本屋と図書館
小さい頃、両親に図書館に連れて行ってもらった記憶がある。
古い外観に独特な本の匂いがして、自動ドアが開くととっても静かだった。
そのころの背にしては高い高い本棚がたくさんあって、そこを抜けて子供の絵本や紙芝居コーナーで今回はどれを読もうか、どれが面白いか吟味する時間が楽しかった。その頃から本が好きになったのだと思う。
小学校に上がると、図書館が学校にある。低学年の時は遊ぶことに夢中だったけれども小学3年生で骨折をしてしまったため学校の図書館に通うようになり、読書量は一気に増えた。
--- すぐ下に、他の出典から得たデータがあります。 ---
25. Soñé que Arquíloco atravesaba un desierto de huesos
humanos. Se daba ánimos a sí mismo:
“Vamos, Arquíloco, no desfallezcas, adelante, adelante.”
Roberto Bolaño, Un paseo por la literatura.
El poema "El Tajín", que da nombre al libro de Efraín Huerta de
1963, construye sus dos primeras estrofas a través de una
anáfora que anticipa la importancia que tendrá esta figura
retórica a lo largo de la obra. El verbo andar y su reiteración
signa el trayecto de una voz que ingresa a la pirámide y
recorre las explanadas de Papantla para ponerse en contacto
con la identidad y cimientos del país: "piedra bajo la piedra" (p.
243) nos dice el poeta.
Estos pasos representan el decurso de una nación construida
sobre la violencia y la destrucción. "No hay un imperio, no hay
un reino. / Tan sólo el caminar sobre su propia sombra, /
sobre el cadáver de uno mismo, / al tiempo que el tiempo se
小学校6年生の時、クラスの子たちが勝手に階級をつけて遊びに誘うか誘わないかを決め始めた。私は誘われなかった身。私が仲良くしていたお友達は誘われた側なので放課後遊ぶ相手がいなくなった。放課後一人になると、また本を読み始めた。学校の図書館の面白そうな本は読み尽くし、市営の図書館は一人で行ける距離になかったので、本屋に入り浸った。
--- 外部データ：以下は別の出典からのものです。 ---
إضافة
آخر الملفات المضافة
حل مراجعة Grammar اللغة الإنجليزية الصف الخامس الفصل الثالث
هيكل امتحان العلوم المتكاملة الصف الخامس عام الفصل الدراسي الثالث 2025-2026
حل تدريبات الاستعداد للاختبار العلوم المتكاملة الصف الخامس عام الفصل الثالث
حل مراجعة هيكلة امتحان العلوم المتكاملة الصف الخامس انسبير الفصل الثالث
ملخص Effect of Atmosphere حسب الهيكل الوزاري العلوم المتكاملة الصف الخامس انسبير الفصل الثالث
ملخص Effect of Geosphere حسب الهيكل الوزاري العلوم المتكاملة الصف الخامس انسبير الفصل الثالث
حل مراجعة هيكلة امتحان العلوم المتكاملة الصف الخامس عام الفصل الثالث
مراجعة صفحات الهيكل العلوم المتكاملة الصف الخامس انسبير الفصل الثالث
幸いなことに家の近くの本屋は大きく、立ち読みをしてもいいところであったので何時間でもいることができた。気になった本を何冊も手に取って、少し読んで、特に気に入ったものを特別な時にもらえる図書カードで買っていた。小学4年生の頃で星新一を愛読していたので、小学6年生の時には池井戸潤あたりを読んでいた。
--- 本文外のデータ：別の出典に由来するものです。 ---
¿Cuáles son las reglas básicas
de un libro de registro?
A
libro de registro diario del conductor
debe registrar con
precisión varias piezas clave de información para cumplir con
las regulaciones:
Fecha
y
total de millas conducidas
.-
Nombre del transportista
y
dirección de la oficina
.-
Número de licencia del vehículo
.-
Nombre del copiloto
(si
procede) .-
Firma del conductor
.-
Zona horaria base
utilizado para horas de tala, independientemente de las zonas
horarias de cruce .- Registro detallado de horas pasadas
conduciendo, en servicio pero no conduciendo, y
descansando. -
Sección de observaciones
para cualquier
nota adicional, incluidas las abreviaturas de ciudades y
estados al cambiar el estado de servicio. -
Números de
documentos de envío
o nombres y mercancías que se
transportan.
大人は本を読むことに喜んでいたが、小さい頃のように純粋に本を楽しむ気持ちで読んでいただけではない。寂しさを隠す道具でもあった。
中学・高校と友達関係も安定し、部活もすると本を読む時間が無くなって、本屋にも図書館にも行く頻度が減った。当時は忙しいからだと思っていたが寂しさがだんだん減っていったからだったと最近思う。
私は今も本が好きだし、今は図書館を設計するような学問を学んでいる。
もう寂しさだけでは図書館にも本屋にも行かない。
純粋に本が好きで本のある空間が好き。
もしいつか自分で建物が建てられるようになったら、寂しさを紛らわすような本の空間を作りたい。